Thomas F. Barton, 84, a retired social worker from Bellevue Hospital in New York City, died Sunday, November 7, 2021, at his home in the Upper West Side of Manhattan of natural causes. He was a resident of the city for almost 40 years.
BORN APRIL 5, 1937, in Carbondale, Illinois, “Tom” was the son of Thomas F. Barton, Sr., and Erselia (née Monticello) Barton. His career in social advocacy and work spanned for more than 60 years, including fighting for civil rights as a “freedom rider,” union rights, military veteran causes, the deinstitutionalization of mental illness, and opioid addiction treatment. Later in life, he actively supported the local DC-37 union and veterans against foreign wars.
Barton was a social worker at Bellevue for 20 years until he retired at 80. He was proud to have worked at the oldest hospital in the US and one of the first to incorporate social work as part of its patient care. He last worked at its Opioid Treatment Program - often the place of last resort for afflicted New Yorkers.
Barton’s hobbies and passions included Blue Grass music, 70 years of stamp collecting, watching the news, and reading. He enjoyed his trips to Cornell, Illinois, to visit the William and Barbara Barton farm.
Tom was always there for family and friends. He showed genuine interest and empathy for others and was never too busy to listen, to help someone in a time of need, or lend himself as a resource. His Thanksgiving or other family occasion visits were a special treat for all. Tom was beloved by his family, and he left a lasting impression on the younger ones.
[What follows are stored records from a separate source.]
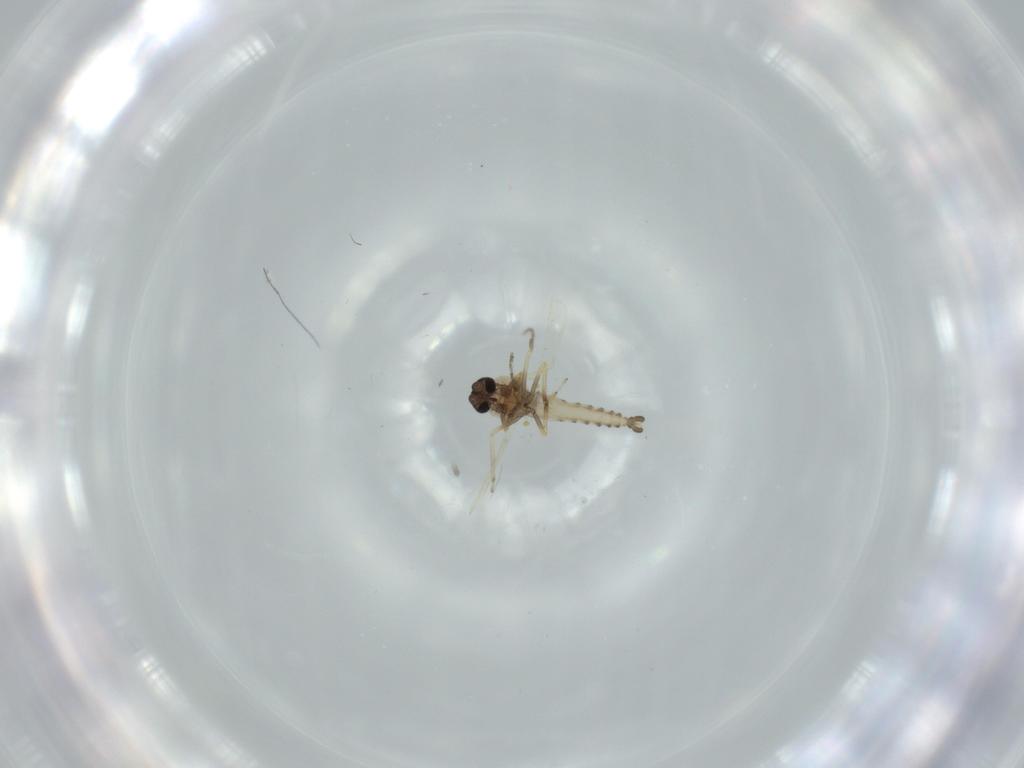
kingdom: Animalia
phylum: Arthropoda
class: Insecta
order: Diptera
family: Ceratopogonidae
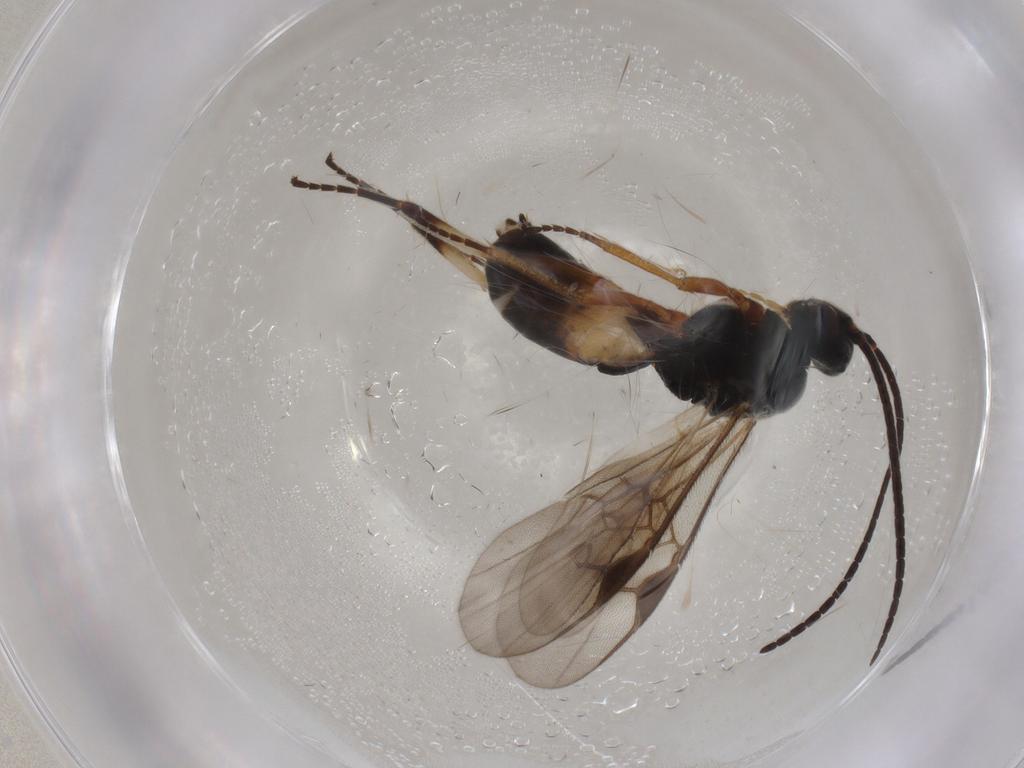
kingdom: Animalia
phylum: Arthropoda
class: Insecta
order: Hymenoptera
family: Braconidae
He possessed a great reservoir of knowledge on many subjects, including history and politics, that he generously shared with others when the occasion arose. He had the astonishing ability to provide an unknown historical context to a modern subject that helped explain why things are as they are today.
Known for his powerful mental abilities, he had a remarkable ability to get to the root of a problem through penetrating questions. His analysis could produce a stunningly insightful that was both awesome to behold but sometimes intimidating to experience. Even in his later years.
Barton earned his bachelor’s degree (BA) from Indiana University in Bloomington, Indiana, where his father was professor emeritus of geography. Later, he attended Columbia University in New York City and earned a master’s degree in social work (MSW). He held a LMSW credential.
Barton was preceded in death by his parents. He was an only child and had no descendants.
No memorial service or funeral is planned. The family asks that in lieu of flowers, donations be sent to About Face: Veterans Against the War.